#### Material supplied ####

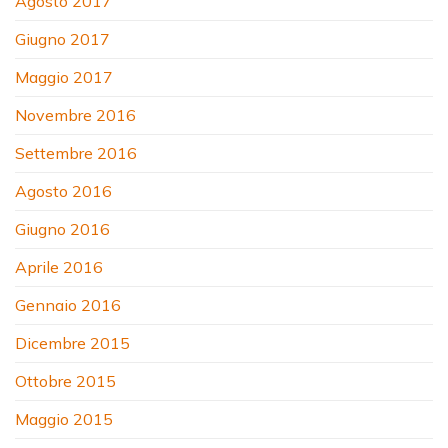
Agosto 2017
Giugno 2017
Maggio 2017
Novembre 2016
Settembre 2016
Agosto 2016
Giugno 2016
Aprile 2016
Gennaio 2016
Dicembre 2015
Ottobre 2015
Maggio 2015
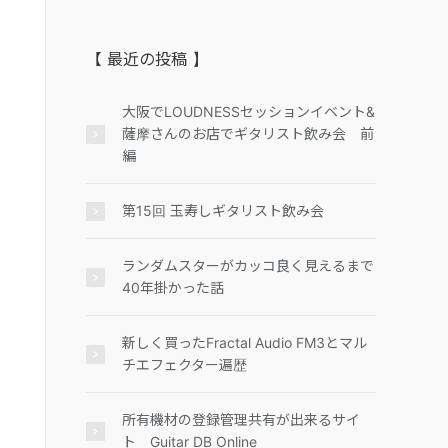
【 最近の投稿 】
大阪でLOUDNESSセッションイベント&
薩摩さんのお店でギタリスト飲み会 前
編
第15回 玉寿しギタリスト飲み会
ランダムスターがカッコ良く見えるまで
40年掛かった話
新しく買ったFractal Audio FM3とマル
チエフェクター遍歴
所有機材の登録管理共有が出来るサイ
ト Guitar DB Online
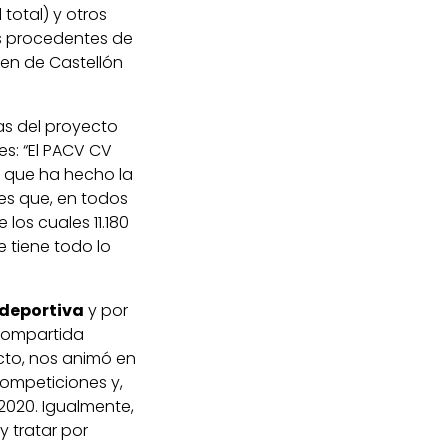
total) y otros
tes procedentes de
den de Castellón
ras del proyecto
s: “El PACV CV
ón que ha hecho la
es que, en todos
los cuales 11.180
 tiene todo lo
 deportiva
y por
 compartida
cto, nos animó en
competiciones y,
2020. Igualmente,
 tratar por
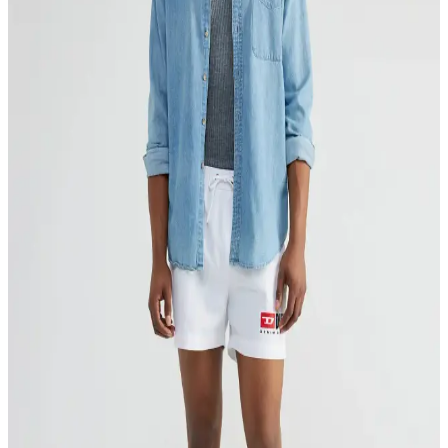
Mayo Deniz Şortu Özellikleri ve Kullanım İpuçları
Altınyıl<dı>z Classics erkek indigo mayo şortu, hızlı kuruma ve şık
tasarımıyla deniz ve havuz aktiviteleri için ideal. Rahat kesimi ve
kaliteli kumaşıyla yaz sezonunun vazgeçilmezi olmaya aday.
2025'te Kadınlar İçin Uzun Deniz Şortu: Konfor ve
Şıklığın 5 Sırrı
2025'te uzun deniz şortlarıyla yazın konfor ve şıklığını yakalayın.
Doğru modeli seçmek için ipuçlarını hemen öğrenin! Hemen
keşfedin.
Pentı Deniz Şortu: Yazın Renkli ve Şık
Seçenekleriyle Plaj ve Günlük Kullanım
Pentı Deniz Şortu, canlı renkleri ve desenleriyle plaj ve günlük
kullanıma uygun, hafif ve dayanıklı kumaşıyla rahat ve şık bir yaz
kıyafetidir.
Us Polo Deniz Şortu ile Yaz Modasında Şıklık ve
Konforun Buluşması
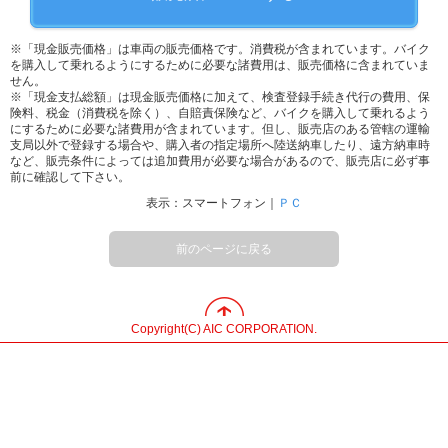
※「現金販売価格」は車両の販売価格です。消費税が含まれています。バイク
を購入して乗れるようにするために必要な諸費用は、販売価格に含まれていま
せん。
※「現金支払総額」は現金販売価格に加えて、検査登録手続き代行の費用、保
険料、税金（消費税を除く）、自賠責保険など、バイクを購入して乗れるよう
にするために必要な諸費用が含まれています。但し、販売店のある管轄の運輸
支局以外で登録する場合や、購入者の指定場所へ陸送納車したり、遠方納車時
など、販売条件によっては追加費用が必要な場合があるので、販売店に必ず事
前に確認して下さい。
表示：スマートフォン｜
ＰＣ
前のページに戻る
Copyright(C) AIC CORPORATION.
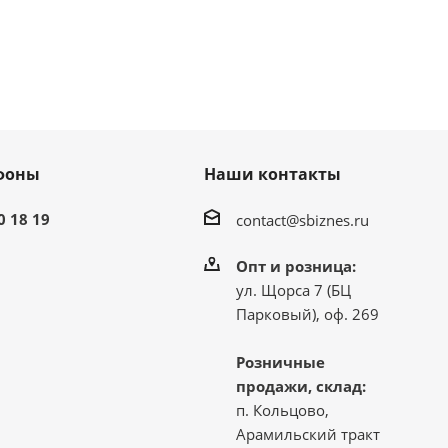
фоны
Наши контакты
0 18 19
contact@sbiznes.ru
Опт и розница:
ул. Щорса 7 (БЦ
Парковый), оф. 269
Розничные
продажи, склад:
п. Кольцово,
Арамильский тракт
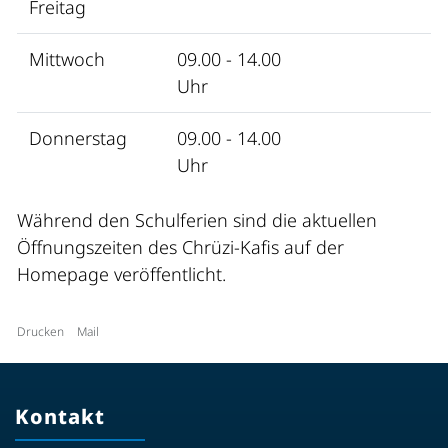
Freitag
Mittwoch
09.00 - 14.00
Uhr
Donnerstag
09.00 - 14.00
Uhr
Während den Schulferien sind die aktuellen
Öffnungszeiten des Chrüzi-Kafis auf der
Homepage veröffentlicht.
Drucken
Mail
Kontakt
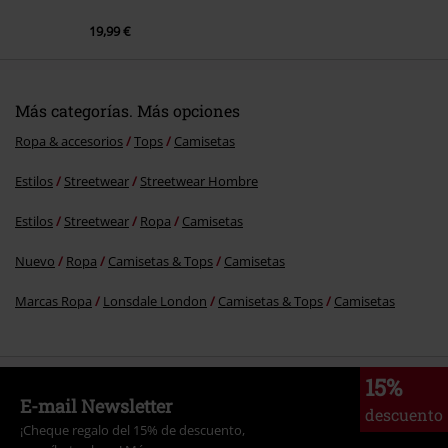
19,99 €
Más categorías. Más opciones
Ropa & accesorios
Tops
Camisetas
Estilos
Streetwear
Streetwear Hombre
Estilos
Streetwear
Ropa
Camisetas
Nuevo
Ropa
Camisetas & Tops
Camisetas
Marcas Ropa
Lonsdale London
Camisetas & Tops
Camisetas
15%
E-mail Newsletter
descuento
¡Cheque regalo del 15% de descuento,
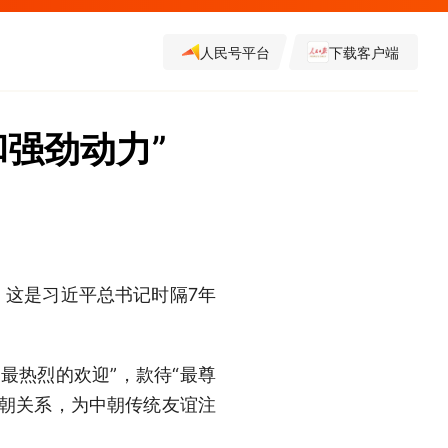
人民号平台
下载客户端
和强劲动力”
。这是习近平总书记时隔7年
最热烈的欢迎”，款待“最尊
中朝关系，为中朝传统友谊注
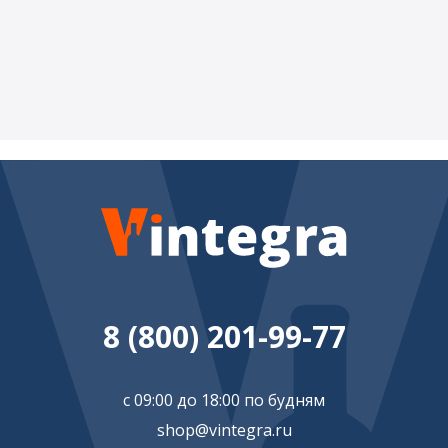
8 (800) 201-99-77
с 09:00 до 18:00 по будням
shop@vintegra.ru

####

__Exercise description__
Skipping the pictures, print the lines in the listing above exactly as written, starting at the line with "contact@sbiznes.ru" and ending at the line with "Während den Schulferien sind die aktuellen", both included.

__Finished exercise__
contact@sbiznes.ru
Опт и розница:
ул. Щорса 7 (БЦ
Парковый), оф. 269
Розничные
продажи, склад:
п. Кольцово,
Арамильский тракт
Freitag
Mittwoch
09.00 - 14.00
Uhr
Donnerstag
09.00 - 14.00
Uhr
Während den Schulferien sind die aktuellen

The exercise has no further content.